Dan peeked, squinted, from under his book.

‘Nah, I’m enjoying myself. I’m happy just sitting here.’

‘Don’t be a dick, man, it’s fantastic out there, come on.’ Clyde was holding out his hand, waiting.

‘Nah, I’m fine.’

‘Come on.’ The pleading in Clyde’s voice had been replaced by irritation.

‘I said I’m fine.’

‘Come. On.’

‘I. Don’t. Fucking. Want. To.’

‘Just leave him, Clyde. You know he doesn’t like to swim.’

Even with the sun in his eyes Dan could see Clyde’s face change, see how his body stiffened at Demet’s words. It had been the wrong thing for her to say — it claimed an ownership that Clyde would not be able to forgive. They’d been the wrong words, but then any words of Demet’s would have been the wrong words for Clyde.

Clyde walked back into the surf.

Demet spread her towel next to Dan and plonked herself down on it. ‘You OK?’ she asked, teasingly flicking water on his bare arm.

‘Yeah, ’course I am.’

‘Things alright between you and Clyde?’ She asked it lazily but he was immediately wary.
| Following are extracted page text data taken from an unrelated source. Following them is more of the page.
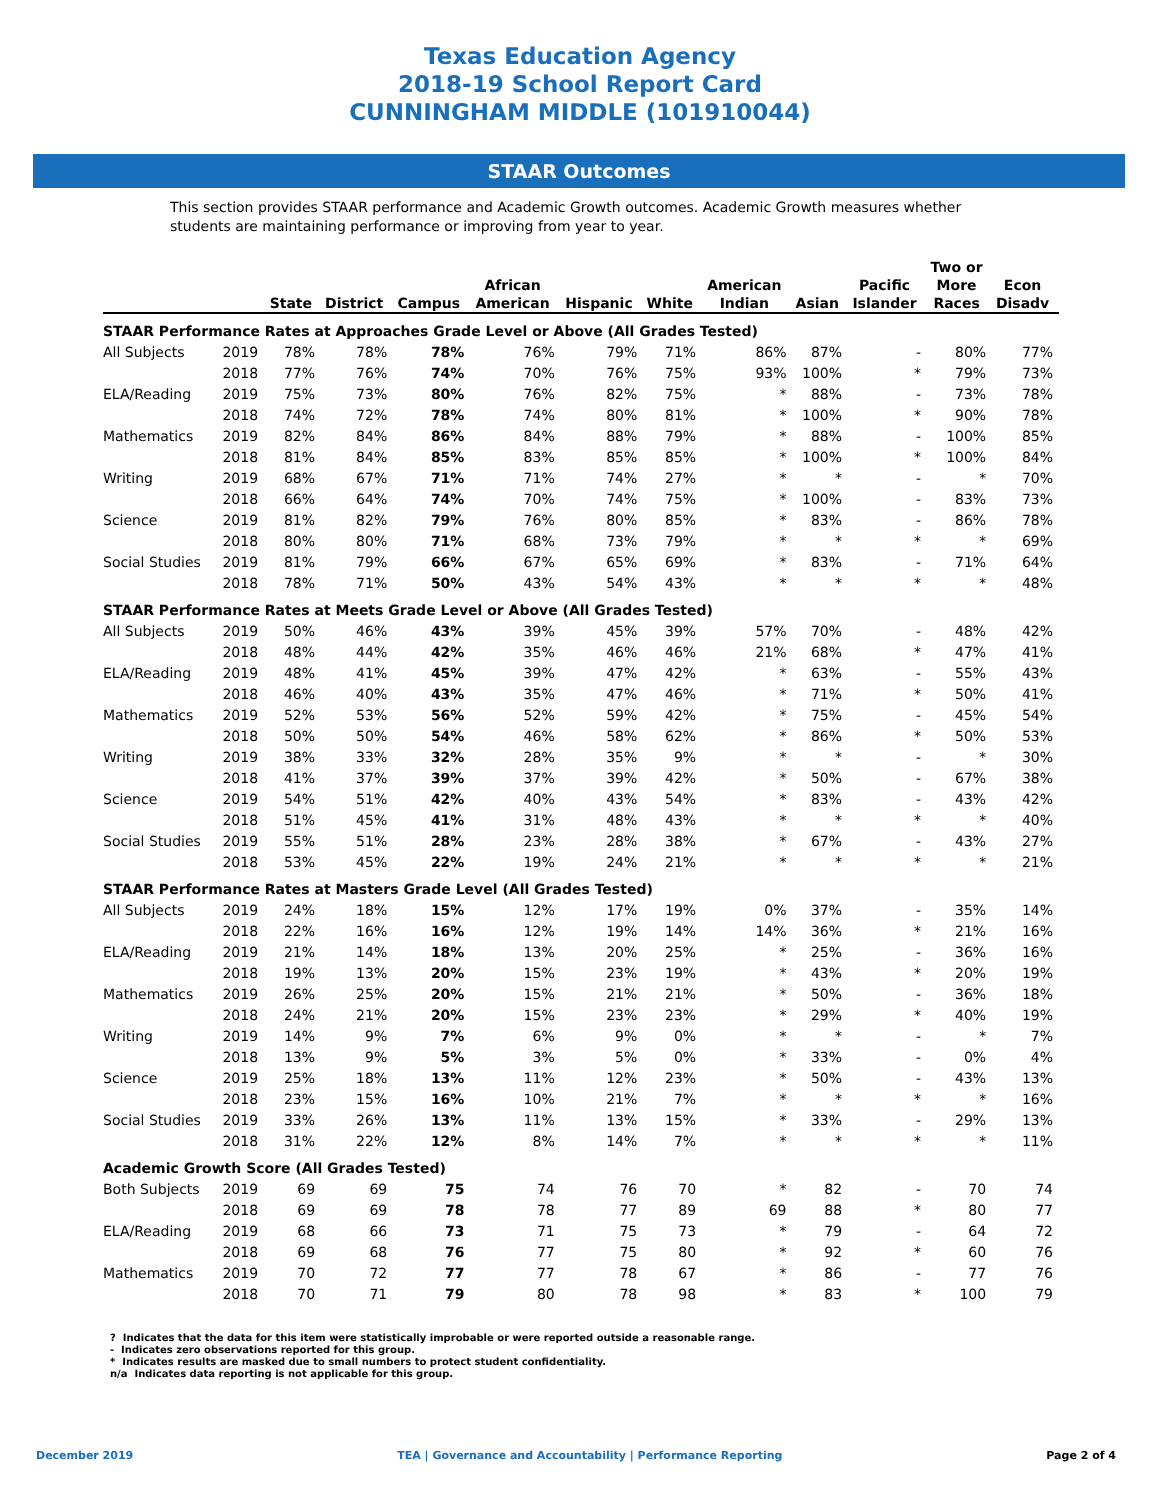Texas Education Agency
2018-19 School Report Card
CUNNINGHAM MIDDLE (101910044)
STAAR Outcomes
This section provides STAAR performance and Academic Growth outcomes. Academic Growth measures whether students are maintaining performance or improving from year to year.
| | | State | District | Campus | African American | Hispanic | White | American Indian | Asian | Pacific Islander | Two or More Races | Econ Disadv |
| --- | --- | --- | --- | --- | --- | --- | --- | --- | --- | --- | --- | --- |
| STAAR Performance Rates at Approaches Grade Level or Above (All Grades Tested) | | | | | | | | | | | | |
| All Subjects | 2019 | 78% | 78% | 78% | 76% | 79% | 71% | 86% | 87% | - | 80% | 77% |
| | 2018 | 77% | 76% | 74% | 70% | 76% | 75% | 93% | 100% | * | 79% | 73% |
| ELA/Reading | 2019 | 75% | 73% | 80% | 76% | 82% | 75% | * | 88% | - | 73% | 78% |
| | 2018 | 74% | 72% | 78% | 74% | 80% | 81% | * | 100% | * | 90% | 78% |
| Mathematics | 2019 | 82% | 84% | 86% | 84% | 88% | 79% | * | 88% | - | 100% | 85% |
| | 2018 | 81% | 84% | 85% | 83% | 85% | 85% | * | 100% | * | 100% | 84% |
| Writing | 2019 | 68% | 67% | 71% | 71% | 74% | 27% | * | * | - | * | 70% |
| | 2018 | 66% | 64% | 74% | 70% | 74% | 75% | * | 100% | - | 83% | 73% |
| Science | 2019 | 81% | 82% | 79% | 76% | 80% | 85% | * | 83% | - | 86% | 78% |
| | 2018 | 80% | 80% | 71% | 68% | 73% | 79% | * | * | * | * | 69% |
| Social Studies | 2019 | 81% | 79% | 66% | 67% | 65% | 69% | * | 83% | - | 71% | 64% |
| | 2018 | 78% | 71% | 50% | 43% | 54% | 43% | * | * | * | * | 48% |
| STAAR Performance Rates at Meets Grade Level or Above (All Grades Tested) | | | | | | | | | | | | |
| All Subjects | 2019 | 50% | 46% | 43% | 39% | 45% | 39% | 57% | 70% | - | 48% | 42% |
| | 2018 | 48% | 44% | 42% | 35% | 46% | 46% | 21% | 68% | * | 47% | 41% |
| ELA/Reading | 2019 | 48% | 41% | 45% | 39% | 47% | 42% | * | 63% | - | 55% | 43% |
| | 2018 | 46% | 40% | 43% | 35% | 47% | 46% | * | 71% | * | 50% | 41% |
| Mathematics | 2019 | 52% | 53% | 56% | 52% | 59% | 42% | * | 75% | - | 45% | 54% |
| | 2018 | 50% | 50% | 54% | 46% | 58% | 62% | * | 86% | * | 50% | 53% |
| Writing | 2019 | 38% | 33% | 32% | 28% | 35% | 9% | * | * | - | * | 30% |
| | 2018 | 41% | 37% | 39% | 37% | 39% | 42% | * | 50% | - | 67% | 38% |
| Science | 2019 | 54% | 51% | 42% | 40% | 43% | 54% | * | 83% | - | 43% | 42% |
| | 2018 | 51% | 45% | 41% | 31% | 48% | 43% | * | * | * | * | 40% |
| Social Studies | 2019 | 55% | 51% | 28% | 23% | 28% | 38% | * | 67% | - | 43% | 27% |
| | 2018 | 53% | 45% | 22% | 19% | 24% | 21% | * | * | * | * | 21% |
| STAAR Performance Rates at Masters Grade Level (All Grades Tested) | | | | | | | | | | | | |
| All Subjects | 2019 | 24% | 18% | 15% | 12% | 17% | 19% | 0% | 37% | - | 35% | 14% |
| | 2018 | 22% | 16% | 16% | 12% | 19% | 14% | 14% | 36% | * | 21% | 16% |
| ELA/Reading | 2019 | 21% | 14% | 18% | 13% | 20% | 25% | * | 25% | - | 36% | 16% |
| | 2018 | 19% | 13% | 20% | 15% | 23% | 19% | * | 43% | * | 20% | 19% |
| Mathematics | 2019 | 26% | 25% | 20% | 15% | 21% | 21% | * | 50% | - | 36% | 18% |
| | 2018 | 24% | 21% | 20% | 15% | 23% | 23% | * | 29% | * | 40% | 19% |
| Writing | 2019 | 14% | 9% | 7% | 6% | 9% | 0% | * | * | - | * | 7% |
| | 2018 | 13% | 9% | 5% | 3% | 5% | 0% | * | 33% | - | 0% | 4% |
| Science | 2019 | 25% | 18% | 13% | 11% | 12% | 23% | * | 50% | - | 43% | 13% |
| | 2018 | 23% | 15% | 16% | 10% | 21% | 7% | * | * | * | * | 16% |
| Social Studies | 2019 | 33% | 26% | 13% | 11% | 13% | 15% | * | 33% | - | 29% | 13% |
| | 2018 | 31% | 22% | 12% | 8% | 14% | 7% | * | * | * | * | 11% |
| Academic Growth Score (All Grades Tested) | | | | | | | | | | | | |
| Both Subjects | 2019 | 69 | 69 | 75 | 74 | 76 | 70 | * | 82 | - | 70 | 74 |
| | 2018 | 69 | 69 | 78 | 78 | 77 | 89 | 69 | 88 | * | 80 | 77 |
| ELA/Reading | 2019 | 68 | 66 | 73 | 71 | 75 | 73 | * | 79 | - | 64 | 72 |
| | 2018 | 69 | 68 | 76 | 77 | 75 | 80 | * | 92 | * | 60 | 76 |
| Mathematics | 2019 | 70 | 72 | 77 | 77 | 78 | 67 | * | 86 | - | 77 | 76 |
| | 2018 | 70 | 71 | 79 | 80 | 78 | 98 | * | 83 | * | 100 | 79 |
? Indicates that the data for this item were statistically improbable or were reported outside a reasonable range.
- Indicates zero observations reported for this group.
* Indicates results are masked due to small numbers to protect student confidentiality.
n/a Indicates data reporting is not applicable for this group.
December 2019 TEA | Governance and Accountability | Performance Reporting Page 2 of 4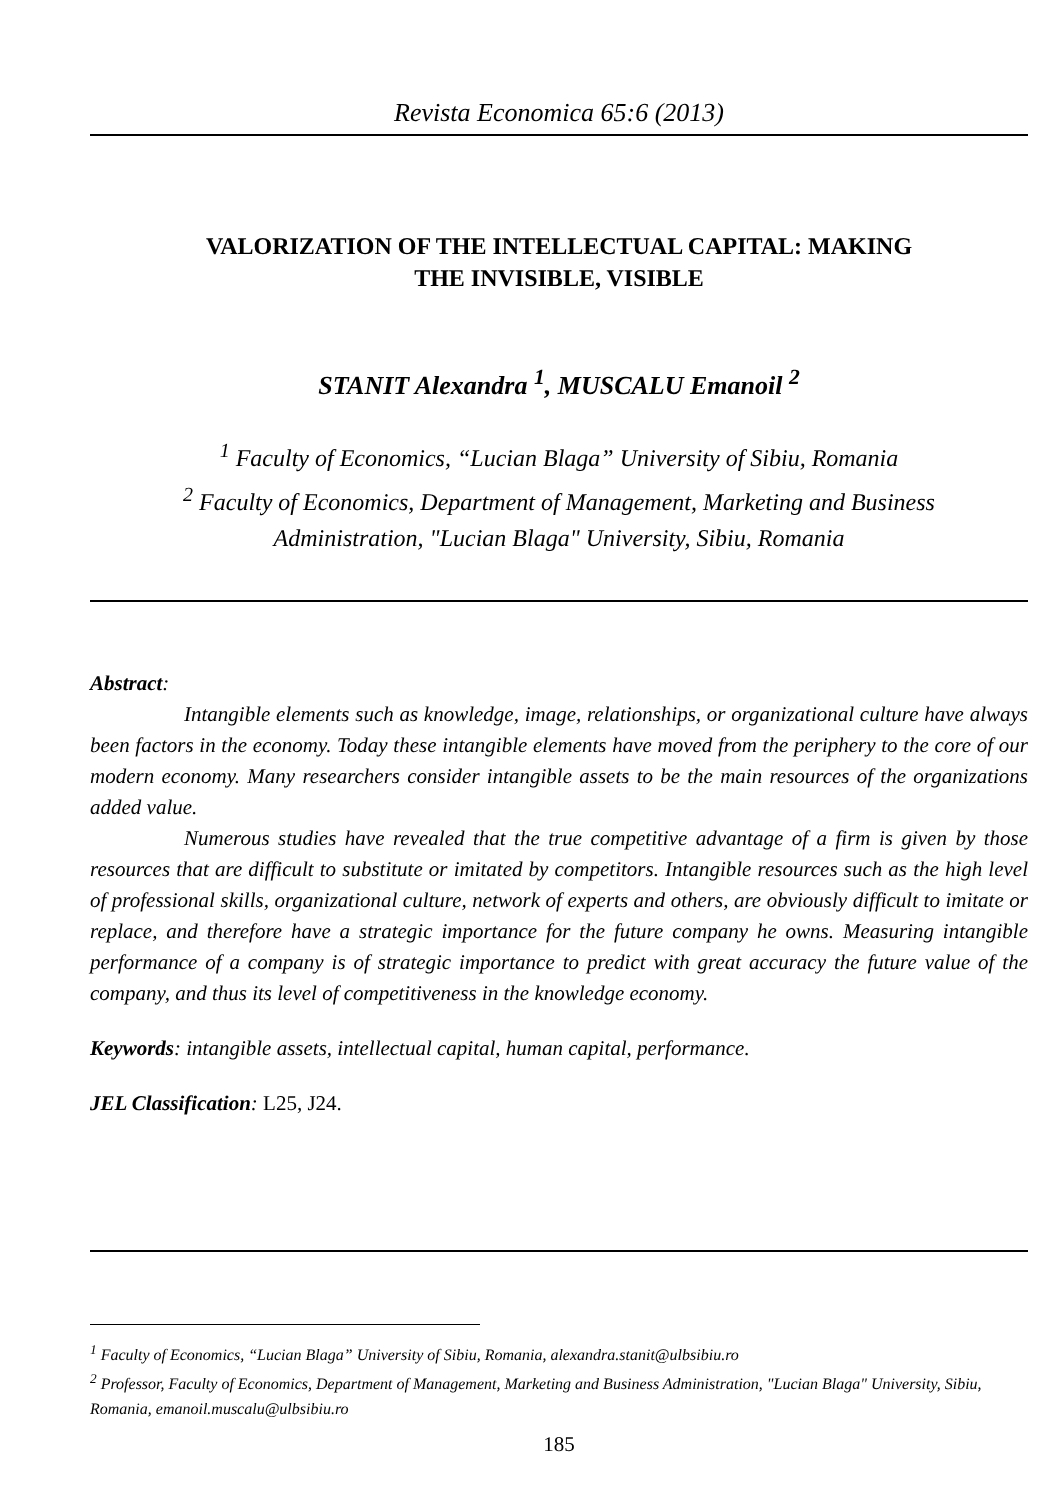Revista Economica 65:6 (2013)
VALORIZATION OF THE INTELLECTUAL CAPITAL: MAKING
THE INVISIBLE, VISIBLE
STANIT Alexandra <sup>1</sup>, MUSCALU Emanoil <sup>2</sup>
<sup>1</sup> Faculty of Economics, “Lucian Blaga” University of Sibiu, Romania
<sup>2</sup> Faculty of Economics, Department of Management, Marketing and Business
Administration, "Lucian Blaga" University, Sibiu, Romania
Abstract:
Intangible elements such as knowledge, image, relationships, or organizational culture have always been factors in the economy. Today these intangible elements have moved from the periphery to the core of our modern economy. Many researchers consider intangible assets to be the main resources of the organizations added value.
Numerous studies have revealed that the true competitive advantage of a firm is given by those resources that are difficult to substitute or imitated by competitors. Intangible resources such as the high level of professional skills, organizational culture, network of experts and others, are obviously difficult to imitate or replace, and therefore have a strategic importance for the future company he owns. Measuring intangible performance of a company is of strategic importance to predict with great accuracy the future value of the company, and thus its level of competitiveness in the knowledge economy.
Keywords: intangible assets, intellectual capital, human capital, performance.
JEL Classification: L25, J24.
<sup>1</sup> Faculty of Economics, “Lucian Blaga” University of Sibiu, Romania, alexandra.stanit@ulbsibiu.ro
<sup>2</sup> Professor, Faculty of Economics, Department of Management, Marketing and Business Administration, "Lucian Blaga" University, Sibiu, Romania, emanoil.muscalu@ulbsibiu.ro
185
He was cautious when talking about Clyde to Demet, and also when Clyde asked him about her. ‘I’m OK, Clyde and I are OK.’ He picked up his book and started reading over the same damn paragraph, the words refusing to settle.

‘Cool.’ Demet was looking out to the water, where Margarita and Clyde were splashing and dunking each other. ‘She’s having such a good time. She really likes Clyde — they have fun together.’

There was affection and warmth in the way Demet spoke of her girlfriend. That lightness wasn’t there between him and Clyde, only the ferocious rush of desire. The lightness and warmth only came to them just after their bodies were spent, the glow of their orgasms depleted. Only then, maybe, was there light between them.

Dan told himself to be kind. He’d promised himself that he would be kind that weekend, that he would be tender with Clyde.

That afternoon, at the café on the esplanade, Clyde had laughed and joked and camped it up with Margarita, and was even teasing and gentle with Demet. The surly adolescent waitress with the nose ring and pink streaks in her hair brightened visibly on hearing Clyde’s accent; afterwards, when Clyde went up to pay, Dan looked through to where his lover was charming the cashier. But to Dan, from that moment back on the beach, Clyde hadn’t spoken a word.